WHAT YOU ARE ASKED TO DO —
Set the entries down once more, exactly as they are worded.
#### PROVIDED DATA ####
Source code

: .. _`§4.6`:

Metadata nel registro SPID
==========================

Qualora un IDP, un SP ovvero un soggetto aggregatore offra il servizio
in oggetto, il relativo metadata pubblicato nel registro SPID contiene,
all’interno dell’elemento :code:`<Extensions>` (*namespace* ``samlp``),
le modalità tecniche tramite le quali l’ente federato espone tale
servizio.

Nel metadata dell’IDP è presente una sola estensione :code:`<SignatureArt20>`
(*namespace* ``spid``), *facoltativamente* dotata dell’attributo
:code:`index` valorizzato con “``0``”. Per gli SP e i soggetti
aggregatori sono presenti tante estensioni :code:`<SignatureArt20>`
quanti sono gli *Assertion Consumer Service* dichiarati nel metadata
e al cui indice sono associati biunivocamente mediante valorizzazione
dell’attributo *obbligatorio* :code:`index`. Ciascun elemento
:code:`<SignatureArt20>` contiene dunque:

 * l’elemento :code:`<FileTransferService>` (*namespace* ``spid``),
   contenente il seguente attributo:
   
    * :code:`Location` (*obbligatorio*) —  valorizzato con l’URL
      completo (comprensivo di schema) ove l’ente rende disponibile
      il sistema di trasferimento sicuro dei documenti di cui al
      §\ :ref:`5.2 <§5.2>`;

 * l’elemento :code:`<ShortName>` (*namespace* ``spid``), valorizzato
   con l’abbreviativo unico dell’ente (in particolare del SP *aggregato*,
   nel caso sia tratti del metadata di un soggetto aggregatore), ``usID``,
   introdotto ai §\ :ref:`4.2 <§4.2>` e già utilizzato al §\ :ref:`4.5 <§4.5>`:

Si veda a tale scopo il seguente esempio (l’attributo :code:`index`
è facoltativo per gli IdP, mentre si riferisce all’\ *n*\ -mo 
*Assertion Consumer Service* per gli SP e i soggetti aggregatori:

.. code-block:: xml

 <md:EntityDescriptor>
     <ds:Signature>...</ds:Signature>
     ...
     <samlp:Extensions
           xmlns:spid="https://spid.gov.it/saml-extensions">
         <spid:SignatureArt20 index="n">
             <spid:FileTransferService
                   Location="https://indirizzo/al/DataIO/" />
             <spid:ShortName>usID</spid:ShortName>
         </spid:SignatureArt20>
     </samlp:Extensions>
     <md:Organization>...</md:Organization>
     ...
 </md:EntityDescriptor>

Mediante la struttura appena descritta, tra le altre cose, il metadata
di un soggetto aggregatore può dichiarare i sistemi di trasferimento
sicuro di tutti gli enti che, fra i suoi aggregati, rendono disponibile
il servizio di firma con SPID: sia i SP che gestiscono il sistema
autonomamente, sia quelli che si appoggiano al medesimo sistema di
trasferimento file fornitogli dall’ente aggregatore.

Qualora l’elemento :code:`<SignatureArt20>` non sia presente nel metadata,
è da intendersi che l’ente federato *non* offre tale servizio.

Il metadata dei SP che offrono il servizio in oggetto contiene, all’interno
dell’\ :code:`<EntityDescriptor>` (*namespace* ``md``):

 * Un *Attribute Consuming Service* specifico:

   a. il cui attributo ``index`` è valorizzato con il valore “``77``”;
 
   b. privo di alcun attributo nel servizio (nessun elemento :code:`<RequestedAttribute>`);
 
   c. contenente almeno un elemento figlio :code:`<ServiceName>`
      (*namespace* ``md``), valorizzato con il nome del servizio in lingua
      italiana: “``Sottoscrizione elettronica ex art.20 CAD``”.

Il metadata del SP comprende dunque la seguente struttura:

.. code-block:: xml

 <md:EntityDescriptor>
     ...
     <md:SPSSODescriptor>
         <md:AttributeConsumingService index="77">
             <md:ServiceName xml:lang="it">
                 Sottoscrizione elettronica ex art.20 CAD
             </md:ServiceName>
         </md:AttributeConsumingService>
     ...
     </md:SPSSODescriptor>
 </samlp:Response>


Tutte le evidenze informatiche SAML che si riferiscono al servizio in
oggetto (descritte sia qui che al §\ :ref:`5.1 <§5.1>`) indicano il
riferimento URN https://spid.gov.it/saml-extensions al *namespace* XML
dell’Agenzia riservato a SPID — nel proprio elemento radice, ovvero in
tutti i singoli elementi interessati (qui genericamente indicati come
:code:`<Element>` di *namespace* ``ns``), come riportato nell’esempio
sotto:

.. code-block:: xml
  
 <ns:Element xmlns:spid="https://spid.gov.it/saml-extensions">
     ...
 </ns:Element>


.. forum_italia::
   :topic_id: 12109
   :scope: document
####
RESULT FOR THIS TASK —
Source code

: .. _`§4.6`:

Metadata nel registro SPID
==========================

Qualora un IDP, un SP ovvero un soggetto aggregatore offra il servizio
in oggetto, il relativo metadata pubblicato nel registro SPID contiene,
all’interno dell’elemento :code:`<Extensions>` (*namespace* ``samlp``),
le modalità tecniche tramite le quali l’ente federato espone tale
servizio.

Nel metadata dell’IDP è presente una sola estensione :code:`<SignatureArt20>`
(*namespace* ``spid``), *facoltativamente* dotata dell’attributo
:code:`index` valorizzato con “``0``”. Per gli SP e i soggetti
aggregatori sono presenti tante estensioni :code:`<SignatureArt20>`
quanti sono gli *Assertion Consumer Service* dichiarati nel metadata
e al cui indice sono associati biunivocamente mediante valorizzazione
dell’attributo *obbligatorio* :code:`index`. Ciascun elemento
:code:`<SignatureArt20>` contiene dunque:

 * l’elemento :code:`<FileTransferService>` (*namespace* ``spid``),
   contenente il seguente attributo:
   
    * :code:`Location` (*obbligatorio*) —  valorizzato con l’URL
      completo (comprensivo di schema) ove l’ente rende disponibile
      il sistema di trasferimento sicuro dei documenti di cui al
      §\ :ref:`5.2 <§5.2>`;

 * l’elemento :code:`<ShortName>` (*namespace* ``spid``), valorizzato
   con l’abbreviativo unico dell’ente (in particolare del SP *aggregato*,
   nel caso sia tratti del metadata di un soggetto aggregatore), ``usID``,
   introdotto ai §\ :ref:`4.2 <§4.2>` e già utilizzato al §\ :ref:`4.5 <§4.5>`:

Si veda a tale scopo il seguente esempio (l’attributo :code:`index`
è facoltativo per gli IdP, mentre si riferisce all’\ *n*\ -mo 
*Assertion Consumer Service* per gli SP e i soggetti aggregatori:

.. code-block:: xml

 <md:EntityDescriptor>
     <ds:Signature>...</ds:Signature>
     ...
     <samlp:Extensions
           xmlns:spid="https://spid.gov.it/saml-extensions">
         <spid:SignatureArt20 index="n">
             <spid:FileTransferService
                   Location="https://indirizzo/al/DataIO/" />
             <spid:ShortName>usID</spid:ShortName>
         </spid:SignatureArt20>
     </samlp:Extensions>
     <md:Organization>...</md:Organization>
     ...
 </md:EntityDescriptor>

Mediante la struttura appena descritta, tra le altre cose, il metadata
di un soggetto aggregatore può dichiarare i sistemi di trasferimento
sicuro di tutti gli enti che, fra i suoi aggregati, rendono disponibile
il servizio di firma con SPID: sia i SP che gestiscono il sistema
autonomamente, sia quelli che si appoggiano al medesimo sistema di
trasferimento file fornitogli dall’ente aggregatore.

Qualora l’elemento :code:`<SignatureArt20>` non sia presente nel metadata,
è da intendersi che l’ente federato *non* offre tale servizio.

Il metadata dei SP che offrono il servizio in oggetto contiene, all’interno
dell’\ :code:`<EntityDescriptor>` (*namespace* ``md``):

 * Un *Attribute Consuming Service* specifico:

   a. il cui attributo ``index`` è valorizzato con il valore “``77``”;
 
   b. privo di alcun attributo nel servizio (nessun elemento :code:`<RequestedAttribute>`);
 
   c. contenente almeno un elemento figlio :code:`<ServiceName>`
      (*namespace* ``md``), valorizzato con il nome del servizio in lingua
      italiana: “``Sottoscrizione elettronica ex art.20 CAD``”.

Il metadata del SP comprende dunque la seguente struttura:

.. code-block:: xml

 <md:EntityDescriptor>
     ...
     <md:SPSSODescriptor>
         <md:AttributeConsumingService index="77">
             <md:ServiceName xml:lang="it">
                 Sottoscrizione elettronica ex art.20 CAD
             </md:ServiceName>
         </md:AttributeConsumingService>
     ...
     </md:SPSSODescriptor>
 </samlp:Response>


Tutte le evidenze informatiche SAML che si riferiscono al servizio in
oggetto (descritte sia qui che al §\ :ref:`5.1 <§5.1>`) indicano il
riferimento URN https://spid.gov.it/saml-extensions al *namespace* XML
dell’Agenzia riservato a SPID — nel proprio elemento radice, ovvero in
tutti i singoli elementi interessati (qui genericamente indicati come
:code:`<Element>` di *namespace* ``ns``), come riportato nell’esempio
sotto:

.. code-block:: xml
  
 <ns:Element xmlns:spid="https://spid.gov.it/saml-extensions">
     ...
 </ns:Element>


.. forum_italia::
   :topic_id: 12109
   :scope: document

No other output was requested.